Quite a lot, as it turns out. The rogue Angel hiding out in Claire’s brain is on the run from its kind, but this is far from aping Patrick Ness’s civil war ambitions. The Weeping Angels in this episode are a tactical squad working for none other than the Division. (Or just ‘Division’, as the Angel insists on calling them. Is this merely an affectation or some kind of hint?) They’re here to recapture the rogue who’s absconded with all of the Division’s secrets – and those include the Doctor’s missing memories, giving Claire’s Angel some leverage.
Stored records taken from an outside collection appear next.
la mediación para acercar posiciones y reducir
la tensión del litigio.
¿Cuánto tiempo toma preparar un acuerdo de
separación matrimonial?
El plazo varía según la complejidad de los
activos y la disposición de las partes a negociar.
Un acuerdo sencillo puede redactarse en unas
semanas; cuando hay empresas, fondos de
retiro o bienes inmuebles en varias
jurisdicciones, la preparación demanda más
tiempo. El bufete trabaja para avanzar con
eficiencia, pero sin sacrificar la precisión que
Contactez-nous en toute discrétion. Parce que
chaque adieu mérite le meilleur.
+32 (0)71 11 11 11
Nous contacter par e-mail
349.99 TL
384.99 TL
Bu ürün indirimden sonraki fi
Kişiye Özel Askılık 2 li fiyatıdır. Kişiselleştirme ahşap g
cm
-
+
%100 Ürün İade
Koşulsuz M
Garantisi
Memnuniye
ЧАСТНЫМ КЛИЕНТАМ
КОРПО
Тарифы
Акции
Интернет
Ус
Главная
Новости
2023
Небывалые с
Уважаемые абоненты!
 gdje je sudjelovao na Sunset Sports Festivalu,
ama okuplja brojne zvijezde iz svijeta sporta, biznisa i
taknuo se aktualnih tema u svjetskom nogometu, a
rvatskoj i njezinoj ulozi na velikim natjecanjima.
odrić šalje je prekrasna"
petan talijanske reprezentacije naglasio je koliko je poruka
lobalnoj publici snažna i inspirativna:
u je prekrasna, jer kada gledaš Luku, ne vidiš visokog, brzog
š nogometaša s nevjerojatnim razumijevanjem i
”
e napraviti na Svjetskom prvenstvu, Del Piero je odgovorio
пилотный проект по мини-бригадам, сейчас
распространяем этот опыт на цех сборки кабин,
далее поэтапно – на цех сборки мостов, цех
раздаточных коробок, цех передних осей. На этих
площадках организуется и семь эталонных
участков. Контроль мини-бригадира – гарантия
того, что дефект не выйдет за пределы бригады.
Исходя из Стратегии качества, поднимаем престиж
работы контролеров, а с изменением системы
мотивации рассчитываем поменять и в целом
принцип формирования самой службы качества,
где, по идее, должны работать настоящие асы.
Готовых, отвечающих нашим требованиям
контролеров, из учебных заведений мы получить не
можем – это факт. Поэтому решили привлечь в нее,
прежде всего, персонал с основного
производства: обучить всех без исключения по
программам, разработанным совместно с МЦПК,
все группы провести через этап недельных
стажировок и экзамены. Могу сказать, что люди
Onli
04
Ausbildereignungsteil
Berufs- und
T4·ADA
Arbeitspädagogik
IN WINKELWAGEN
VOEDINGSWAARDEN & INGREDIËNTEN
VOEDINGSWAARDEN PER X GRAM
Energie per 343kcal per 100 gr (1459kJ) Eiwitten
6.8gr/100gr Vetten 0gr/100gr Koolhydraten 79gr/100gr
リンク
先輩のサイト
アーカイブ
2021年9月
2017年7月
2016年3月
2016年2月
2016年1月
While this is going on, we cut back to Gerald and Jean, who have discovered the quantum extraction that’s displaced the village. Having been set up as unsympathetic characters, it’s clear that something nasty’s going to happen to the couple sooner or later, but their grim fate rather does mess with the established logic of the Angels – assuming a word like ‘logic’ can be applied to a sci-fi species of time-thieving gargoyles. Firstly, Gerald gets zapped back in time because he happens to touch an Angel while it’s in a statue form, but why? Not only have we already seen people touch Angels while they’re quantum-locked with no ill effects, Jericho and Claire do so later in this same episode and are fine.

Secondly, once Gerald and Jean arrive in 1901, they’re immediately accosted by another Angel and because “nobody survives it twice”, the next touch turns them to stone. And then they just kind of… explode. Fair enough, but we know that people do survive it twice, because that was the point of the Angels’ battery farm in ‘The Angels Take Manhattan’. (The Doctor Who audience tends to notice these details in the same way they notice, say, when an Angel the size of the Statue of Liberty is able to move around New York City unseen…)

Back in Claire’s mind, the Doctor is understandably tempted by knowledge of her past in exchange for protecting the Angel, but before anything can be agreed upon she’s rudely awakened by Professor Jericho. The Angels have made it into the basement, which means it’s time to leave through the only other route the Doctor can find – an old tunnel that runs to the edge of the village, but which also passes right through the heart of the dig-site-meteorite-thingy the Angels used to reach Earth in the first place.